■ PROBLEM STATEMENT ■
Every line in the records below with the string "Karton" needs to be copied out.

■ DATA FOR THIS EXERCISE ■
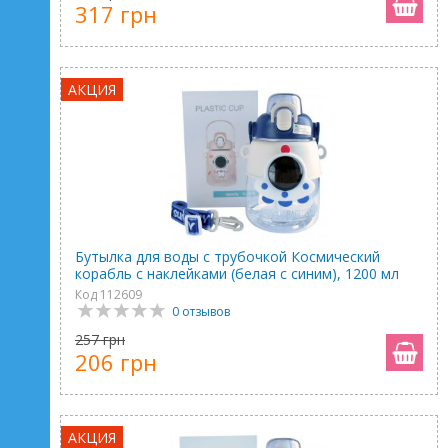
317 грн
АКЦИЯ
Бутылка для воды с трубочкой Космический
корабль с наклейками (белая с синим), 1200 мл
Код 112609
0 отзывов
257 грн
206 грн
АКЦИЯ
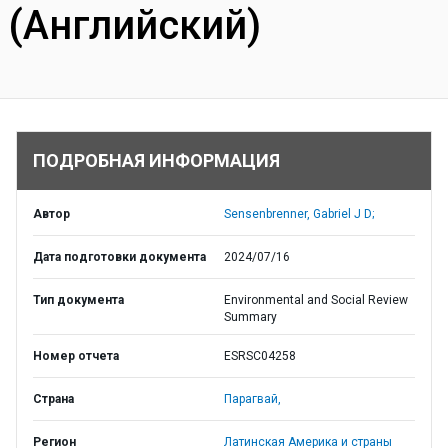
(Английский)
ПОДРОБНАЯ ИНФОРМАЦИЯ
Автор
Sensenbrenner, Gabriel J D;
Дата подготовки документа
2024/07/16
Тип документа
Environmental and Social Review
Summary
Номер отчета
ESRSC04258
Страна
Парагвай,
Регион
Латинская Америка и страны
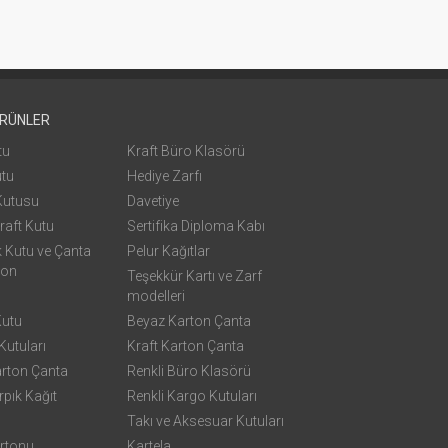
ÜRÜNLER
tu
Kraft Büro Klasörü
utu
Hediye Zarfı
Kutusu
Davetiye
raft Kutu
Sertifika Diploma Kabı
k Kutu ve Çanta
Pelur Kağıtlar
yon
Teşekkür Kartı ve Zarf
modelleri
Kutu
Beyaz Karton Çanta
utuları
Kraft Karton Çanta
arton Çanta
Renkli Büro Klasörü
rpık Kağıt
Renkli Kargo Kutuları
Takı ve Aksesuar Kutuları
rtonu
Kartela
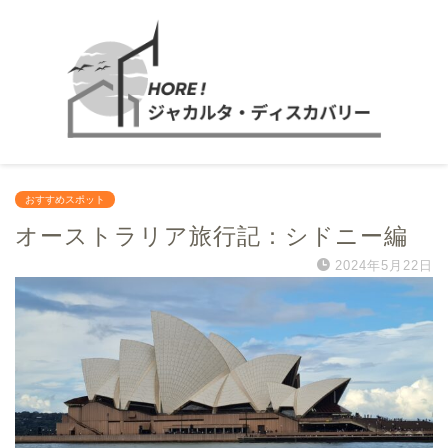
おすすめスポット
オーストラリア旅行記：シドニー編
2024年5月22日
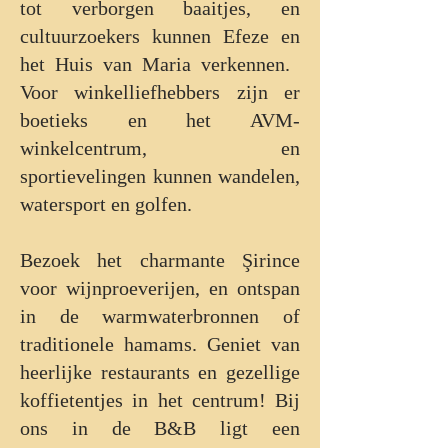
tot verborgen baaitjes, en
cultuurzoekers kunnen Efeze en
het Huis van Maria verkennen. ​
Voor winkelliefhebbers zijn er
boetieks en het AVM-
winkelcentrum, en
sportievelingen kunnen wandelen,
watersport en golfen. ​
Bezoek het charmante Şirince
voor wijnproeverijen, en ontspan
in de warmwaterbronnen of
traditionele hamams. ​Geniet van
heerlijke restaurants en gezellige
koffietentjes in het centrum! Bij
ons in de B&B ligt een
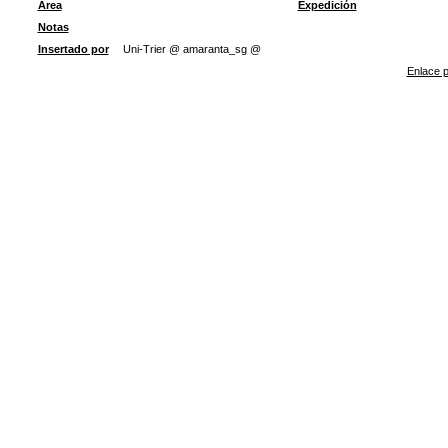
Área
Expedición
Notas
Insertado por
Uni-Trier @ amaranta_sg @
Enlace p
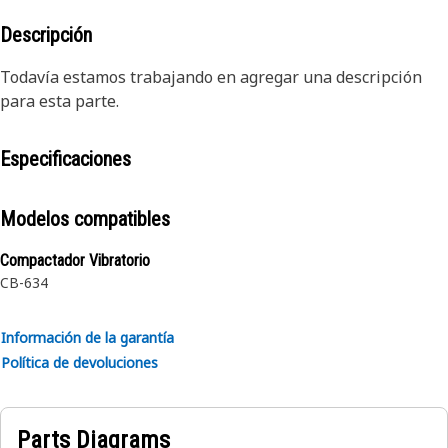
Descripción
Todavía estamos trabajando en agregar una descripción
para esta parte.
Especificaciones
Modelos compatibles
Compactador Vibratorio
CB-634
Información de la garantía
Política de devoluciones
Parts Diagrams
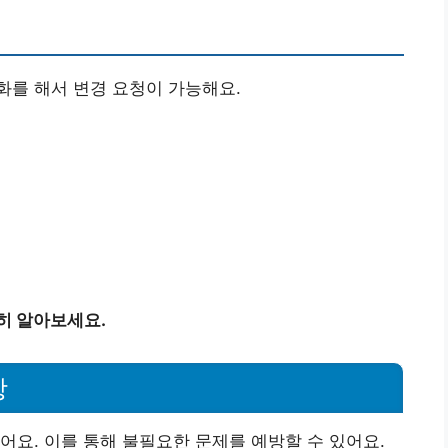
화를 해서 변경 요청이 가능해요.
히 알아보세요.
항
어요. 이를 통해 불필요한 문제를 예방할 수 있어요.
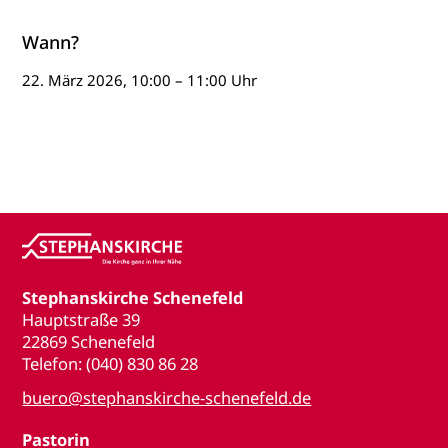
Wann?
22. März 2026, 10:00 – 11:00 Uhr
Stephanskirche Schenefeld
Hauptstraße 39
22869 Schenefeld
Telefon: (040) 830 86 28
buero@stephanskirche-schenefeld.de
Pastorin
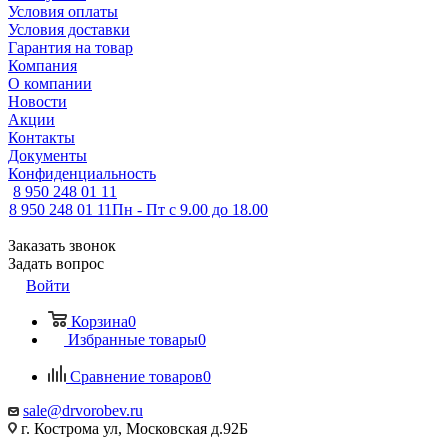
Условия оплаты
Условия доставки
Гарантия на товар
Компания
О компании
Новости
Акции
Контакты
Документы
Конфиденциальность
8 950 248 01 11
8 950 248 01 11
Пн - Пт с 9.00 до 18.00
Заказать звонок
Задать вопрос
Войти
Корзина
0
Избранные товары
0
Сравнение товаров
0
sale@drvorobev.ru
г. Кострома ул, Московская д.92Б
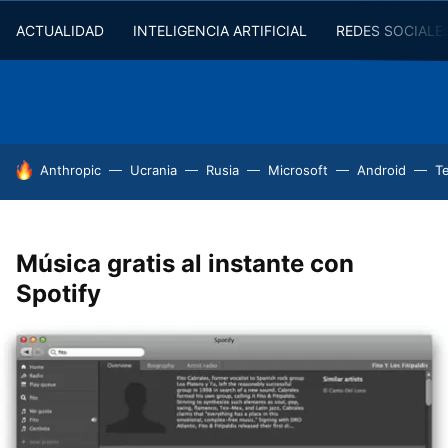
ACTUALIDAD
INTELIGENCIA ARTIFICIAL
REDES SOCIALE
HOY SE HABLA DE
Anthropic
Ucrania
Rusia
Microsoft
Android
T
Música gratis al instante con
Spotify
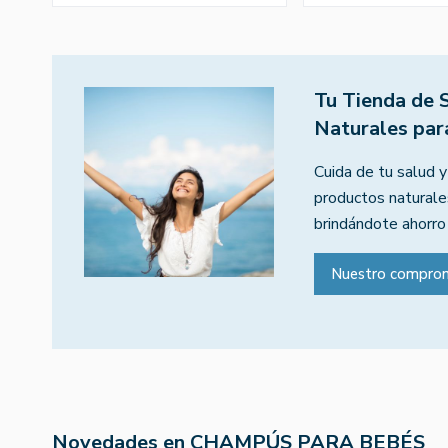
Tu Tienda de 
Naturales par
Cuida de tu salud y
productos naturales
brindándote ahorro
Nuestro compro
Novedades en CHAMPÚS PARA BEBÉS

■ TASK RESPONSE ■
Beyaz Karton Çanta
Kraft Karton Çanta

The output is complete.